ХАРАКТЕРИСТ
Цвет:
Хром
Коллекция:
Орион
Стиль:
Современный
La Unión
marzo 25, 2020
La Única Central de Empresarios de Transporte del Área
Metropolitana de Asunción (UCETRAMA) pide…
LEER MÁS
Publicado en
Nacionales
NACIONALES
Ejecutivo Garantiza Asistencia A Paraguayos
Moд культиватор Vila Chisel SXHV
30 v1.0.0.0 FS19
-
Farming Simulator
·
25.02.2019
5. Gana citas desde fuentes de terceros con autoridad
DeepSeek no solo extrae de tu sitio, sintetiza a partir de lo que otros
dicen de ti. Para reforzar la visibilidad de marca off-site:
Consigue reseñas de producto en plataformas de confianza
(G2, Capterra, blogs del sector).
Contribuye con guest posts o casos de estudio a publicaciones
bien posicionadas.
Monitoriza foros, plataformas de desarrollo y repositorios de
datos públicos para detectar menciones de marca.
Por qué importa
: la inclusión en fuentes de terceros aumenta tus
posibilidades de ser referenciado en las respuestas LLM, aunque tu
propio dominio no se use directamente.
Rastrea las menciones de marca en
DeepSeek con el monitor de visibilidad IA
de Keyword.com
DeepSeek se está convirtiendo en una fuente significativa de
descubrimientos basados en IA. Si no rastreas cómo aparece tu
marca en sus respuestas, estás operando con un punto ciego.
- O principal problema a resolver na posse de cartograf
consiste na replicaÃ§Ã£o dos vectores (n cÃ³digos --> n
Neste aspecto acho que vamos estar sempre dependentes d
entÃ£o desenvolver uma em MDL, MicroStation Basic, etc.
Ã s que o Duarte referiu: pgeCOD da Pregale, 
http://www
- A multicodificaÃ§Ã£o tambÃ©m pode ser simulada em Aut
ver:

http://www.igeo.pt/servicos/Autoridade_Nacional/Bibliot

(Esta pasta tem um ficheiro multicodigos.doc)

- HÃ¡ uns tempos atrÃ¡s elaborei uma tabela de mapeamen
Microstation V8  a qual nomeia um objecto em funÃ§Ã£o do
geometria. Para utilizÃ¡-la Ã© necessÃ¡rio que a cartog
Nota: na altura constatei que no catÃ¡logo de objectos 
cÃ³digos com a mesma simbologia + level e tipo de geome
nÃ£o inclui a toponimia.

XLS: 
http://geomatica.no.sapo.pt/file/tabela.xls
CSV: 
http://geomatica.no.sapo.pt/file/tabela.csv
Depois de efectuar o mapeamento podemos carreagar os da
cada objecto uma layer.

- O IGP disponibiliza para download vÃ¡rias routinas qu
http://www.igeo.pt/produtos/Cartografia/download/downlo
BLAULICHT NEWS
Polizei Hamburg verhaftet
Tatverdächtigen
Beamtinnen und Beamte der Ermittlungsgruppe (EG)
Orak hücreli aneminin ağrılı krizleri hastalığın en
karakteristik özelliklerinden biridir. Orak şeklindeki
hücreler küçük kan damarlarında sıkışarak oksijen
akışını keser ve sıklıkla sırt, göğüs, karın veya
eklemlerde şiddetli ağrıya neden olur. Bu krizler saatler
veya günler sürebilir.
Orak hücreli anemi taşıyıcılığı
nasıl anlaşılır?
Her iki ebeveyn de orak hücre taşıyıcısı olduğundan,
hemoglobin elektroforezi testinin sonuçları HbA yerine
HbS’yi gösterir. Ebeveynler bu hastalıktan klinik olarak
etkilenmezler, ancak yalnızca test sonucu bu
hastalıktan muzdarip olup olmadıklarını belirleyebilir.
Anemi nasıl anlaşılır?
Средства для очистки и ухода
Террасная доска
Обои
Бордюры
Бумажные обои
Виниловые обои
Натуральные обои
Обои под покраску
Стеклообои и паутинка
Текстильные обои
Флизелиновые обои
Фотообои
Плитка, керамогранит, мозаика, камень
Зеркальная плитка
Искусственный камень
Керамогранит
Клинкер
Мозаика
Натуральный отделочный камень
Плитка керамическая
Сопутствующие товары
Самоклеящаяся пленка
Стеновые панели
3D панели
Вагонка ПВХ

* * * * *

> Requirement: All the entries must be retyped exactly.

> Task response:
ХАРАКТЕРИСТ
Цвет:
Хром
Коллекция:
Орион
Стиль:
Современный
La Unión
marzo 25, 2020
La Única Central de Empresarios de Transporte del Área
Metropolitana de Asunción (UCETRAMA) pide…
LEER MÁS
Publicado en
Nacionales
NACIONALES
Ejecutivo Garantiza Asistencia A Paraguayos
Moд культиватор Vila Chisel SXHV
30 v1.0.0.0 FS19
-
Farming Simulator
·
25.02.2019
5. Gana citas desde fuentes de terceros con autoridad
DeepSeek no solo extrae de tu sitio, sintetiza a partir de lo que otros
dicen de ti. Para reforzar la visibilidad de marca off-site:
Consigue reseñas de producto en plataformas de confianza
(G2, Capterra, blogs del sector).
Contribuye con guest posts o casos de estudio a publicaciones
bien posicionadas.
Monitoriza foros, plataformas de desarrollo y repositorios de
datos públicos para detectar menciones de marca.
Por qué importa
: la inclusión en fuentes de terceros aumenta tus
posibilidades de ser referenciado en las respuestas LLM, aunque tu
propio dominio no se use directamente.
Rastrea las menciones de marca en
DeepSeek con el monitor de visibilidad IA
de Keyword.com
DeepSeek se está convirtiendo en una fuente significativa de
descubrimientos basados en IA. Si no rastreas cómo aparece tu
marca en sus respuestas, estás operando con un punto ciego.
- O principal problema a resolver na posse de cartograf
consiste na replicaÃ§Ã£o dos vectores (n cÃ³digos --> n
Neste aspecto acho que vamos estar sempre dependentes d
entÃ£o desenvolver uma em MDL, MicroStation Basic, etc.
Ã s que o Duarte referiu: pgeCOD da Pregale, 
http://www
- A multicodificaÃ§Ã£o tambÃ©m pode ser simulada em Aut
ver:

http://www.igeo.pt/servicos/Autoridade_Nacional/Bibliot

(Esta pasta tem um ficheiro multicodigos.doc)

- HÃ¡ uns tempos atrÃ¡s elaborei uma tabela de mapeamen
Microstation V8  a qual nomeia um objecto em funÃ§Ã£o do
geometria. Para utilizÃ¡-la Ã© necessÃ¡rio que a cartog
Nota: na altura constatei que no catÃ¡logo de objectos 
cÃ³digos com a mesma simbologia + level e tipo de geome
nÃ£o inclui a toponimia.

XLS: 
http://geomatica.no.sapo.pt/file/tabela.xls
CSV: 
http://geomatica.no.sapo.pt/file/tabela.csv
Depois de efectuar o mapeamento podemos carreagar os da
cada objecto uma layer.

- O IGP disponibiliza para download vÃ¡rias routinas qu
http://www.igeo.pt/produtos/Cartografia/download/downlo
BLAULICHT NEWS
Polizei Hamburg verhaftet
Tatverdächtigen
Beamtinnen und Beamte der Ermittlungsgruppe (EG)
Orak hücreli aneminin ağrılı krizleri hastalığın en
karakteristik özelliklerinden biridir. Orak şeklindeki
hücreler küçük kan damarlarında sıkışarak oksijen
akışını keser ve sıklıkla sırt, göğüs, karın veya
eklemlerde şiddetli ağrıya neden olur. Bu krizler saatler
veya günler sürebilir.
Orak hücreli anemi taşıyıcılığı
nasıl anlaşılır?
Her iki ebeveyn de orak hücre taşıyıcısı olduğundan,
hemoglobin elektroforezi testinin sonuçları HbA yerine
HbS’yi gösterir. Ebeveynler bu hastalıktan klinik olarak
etkilenmezler, ancak yalnızca test sonucu bu
hastalıktan muzdarip olup olmadıklarını belirleyebilir.
Anemi nasıl anlaşılır?
Средства для очистки и ухода
Террасная доска
Обои
Бордюры
Бумажные обои
Виниловые обои
Натуральные обои
Обои под покраску
Стеклообои и паутинка
Текстильные обои
Флизелиновые обои
Фотообои
Плитка, керамогранит, мозаика, камень
Зеркальная плитка
Искусственный камень
Керамогранит
Клинкер
Мозаика
Натуральный отделочный камень
Плитка керамическая
Сопутствующие товары
Самоклеящаяся пленка
Стеновые панели
3D панели
Вагонка ПВХ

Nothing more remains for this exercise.